As regular readers will know, I am regularly accused by my detractors – who seem fatally attracted to the blog - of being “unpatriotic”. Funniest of all, I have even been charged with “continuing the work of Cromwell”. And all because I question the daily nonsense that goes on, and passes for normality, in the country of my birth.
As it happens, I firmly believe that patriotism is one of the basest “isms” of all, and anything to discourage it should be lauded. Probably the best way of seeing this clearly is to look at patriotic jingoism in other countries. Small-minded? Repulsive? Exclusive? Myopic? Well, it is exactly the same here, obscured by the "can't see the wood for the trees" effect.
One domestic manifestation of this can be seen in the picture above. It’s a road sign, clearly, that some half-wit has gone to the trouble of painting out an English placename on. Yes, a placename we all use and know - one in the mother tongue of our country. A placename in the language of Joyce, Swift, Wilde, Shaw, Beckett and the like - not that of Peig.
The really worrying thing about this, however, is that according to the person who supplied the photo, this is not the work of a lone right-wing Gaelgoir with hatred of the Brits and their "800 years of oppression" burning in his heart – but the work of Mayo County Council!
I had thought that English language placenames were only forbidden in the State-funded Gaeltacht proper, but it seems that Mayo County Council are really getting into the spirit of things here, by obscuring the word “Belmullet” - sorry, "Beal an Mhuirthead" - on road signage outside that fund-draining region.
Interestingly, a piece last year in the Mayo News reported that the very same Belmullet was in danger of falling off the Gaeltacht funding bandwagon, due to a shortage of real Gaelic speakers.
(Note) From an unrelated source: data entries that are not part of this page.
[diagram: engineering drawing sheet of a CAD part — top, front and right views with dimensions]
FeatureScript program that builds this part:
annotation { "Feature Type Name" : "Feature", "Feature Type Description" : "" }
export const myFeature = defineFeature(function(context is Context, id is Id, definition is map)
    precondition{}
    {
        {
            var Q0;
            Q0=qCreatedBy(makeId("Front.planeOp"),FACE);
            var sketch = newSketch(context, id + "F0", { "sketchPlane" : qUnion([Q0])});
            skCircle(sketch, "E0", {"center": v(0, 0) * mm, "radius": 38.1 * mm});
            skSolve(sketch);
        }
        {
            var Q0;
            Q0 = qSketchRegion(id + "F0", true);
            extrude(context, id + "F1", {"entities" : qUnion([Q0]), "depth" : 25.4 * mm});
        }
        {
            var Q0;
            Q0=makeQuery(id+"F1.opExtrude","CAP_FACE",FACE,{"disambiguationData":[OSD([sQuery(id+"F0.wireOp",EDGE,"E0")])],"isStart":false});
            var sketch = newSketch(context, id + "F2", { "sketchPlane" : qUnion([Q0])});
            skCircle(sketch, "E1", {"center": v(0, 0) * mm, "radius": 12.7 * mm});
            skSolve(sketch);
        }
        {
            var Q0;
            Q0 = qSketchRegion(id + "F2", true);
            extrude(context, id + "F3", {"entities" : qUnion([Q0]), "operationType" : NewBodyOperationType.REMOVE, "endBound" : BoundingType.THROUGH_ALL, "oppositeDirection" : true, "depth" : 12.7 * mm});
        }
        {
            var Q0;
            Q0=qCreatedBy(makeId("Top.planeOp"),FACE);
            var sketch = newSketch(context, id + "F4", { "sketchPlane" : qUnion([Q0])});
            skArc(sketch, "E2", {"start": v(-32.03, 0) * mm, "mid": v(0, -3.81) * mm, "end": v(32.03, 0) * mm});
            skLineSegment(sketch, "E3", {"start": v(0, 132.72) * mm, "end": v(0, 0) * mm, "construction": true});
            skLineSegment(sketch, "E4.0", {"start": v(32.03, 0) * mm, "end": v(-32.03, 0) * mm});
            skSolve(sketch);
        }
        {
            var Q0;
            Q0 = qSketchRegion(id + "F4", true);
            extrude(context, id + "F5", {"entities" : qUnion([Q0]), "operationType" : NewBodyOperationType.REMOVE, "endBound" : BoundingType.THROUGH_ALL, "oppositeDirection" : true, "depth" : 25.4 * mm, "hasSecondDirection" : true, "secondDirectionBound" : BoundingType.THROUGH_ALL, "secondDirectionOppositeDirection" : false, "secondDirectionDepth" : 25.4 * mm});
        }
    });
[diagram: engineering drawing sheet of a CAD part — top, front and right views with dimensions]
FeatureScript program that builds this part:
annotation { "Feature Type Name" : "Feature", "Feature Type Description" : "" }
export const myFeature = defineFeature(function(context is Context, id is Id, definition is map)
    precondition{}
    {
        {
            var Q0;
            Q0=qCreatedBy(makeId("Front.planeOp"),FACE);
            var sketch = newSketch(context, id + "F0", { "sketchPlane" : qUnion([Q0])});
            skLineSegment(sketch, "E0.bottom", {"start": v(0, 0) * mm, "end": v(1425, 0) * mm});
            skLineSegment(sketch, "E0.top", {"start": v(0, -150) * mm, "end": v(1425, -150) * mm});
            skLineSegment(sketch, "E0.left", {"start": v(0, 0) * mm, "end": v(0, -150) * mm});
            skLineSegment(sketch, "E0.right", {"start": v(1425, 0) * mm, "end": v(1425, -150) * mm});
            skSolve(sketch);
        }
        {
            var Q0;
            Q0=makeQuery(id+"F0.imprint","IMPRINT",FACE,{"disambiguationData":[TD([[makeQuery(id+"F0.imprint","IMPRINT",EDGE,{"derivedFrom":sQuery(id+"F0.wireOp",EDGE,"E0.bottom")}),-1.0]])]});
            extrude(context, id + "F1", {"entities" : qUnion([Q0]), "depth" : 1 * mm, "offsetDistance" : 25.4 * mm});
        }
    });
A study commissioned by the Government in 2004, entitled ‘A Comprehensive Linguistic Study of the Use of Irish in the Gaeltacht’, proposed adapting new criteria to calculate the number of Gaelic speakers, in order to decide if Gaeltacht regions can continue to qualify for taxpayers’ funding.
GMIT Maths lecturer and Connemara-based Gaeltacht expert Donncha Ó hEallaithe (Mayo News' description) is quoted in the report as saying that “the Irish language in Mayo is not yet dead but it is very close to it and they can basically say good-bye to it if something is not done to encourage people to speak it and use it as a community language. There is no point in people pretending they are a Gaeltacht community just for the sake of it. They are only fooling themselves if they think that they live in an Irish-speaking area just because they happen to live inside a boundary which was drawn up 40 years ago…… at the end of the day, it will be a ministerial decision whether we are taken out of the Gaeltacht. However, Minister Ó Cuív has often told us that if there is an effort to speak and promote Irish, we will continue to remain in the Gaeltacht, and the effort to promote Irish in Erris and Achill is clear to see. Nobody will benefit from a community losing its Gaeltacht status, and the only people who would be happy would be the far-right Irish speakers”.
Then again, this blog has often highlighted the gap between official perception and on-the-ground reality. So let’s just keep spending money on a fallacy so many in officialdom are eager to have us believe, at a time we cannot afford to do so.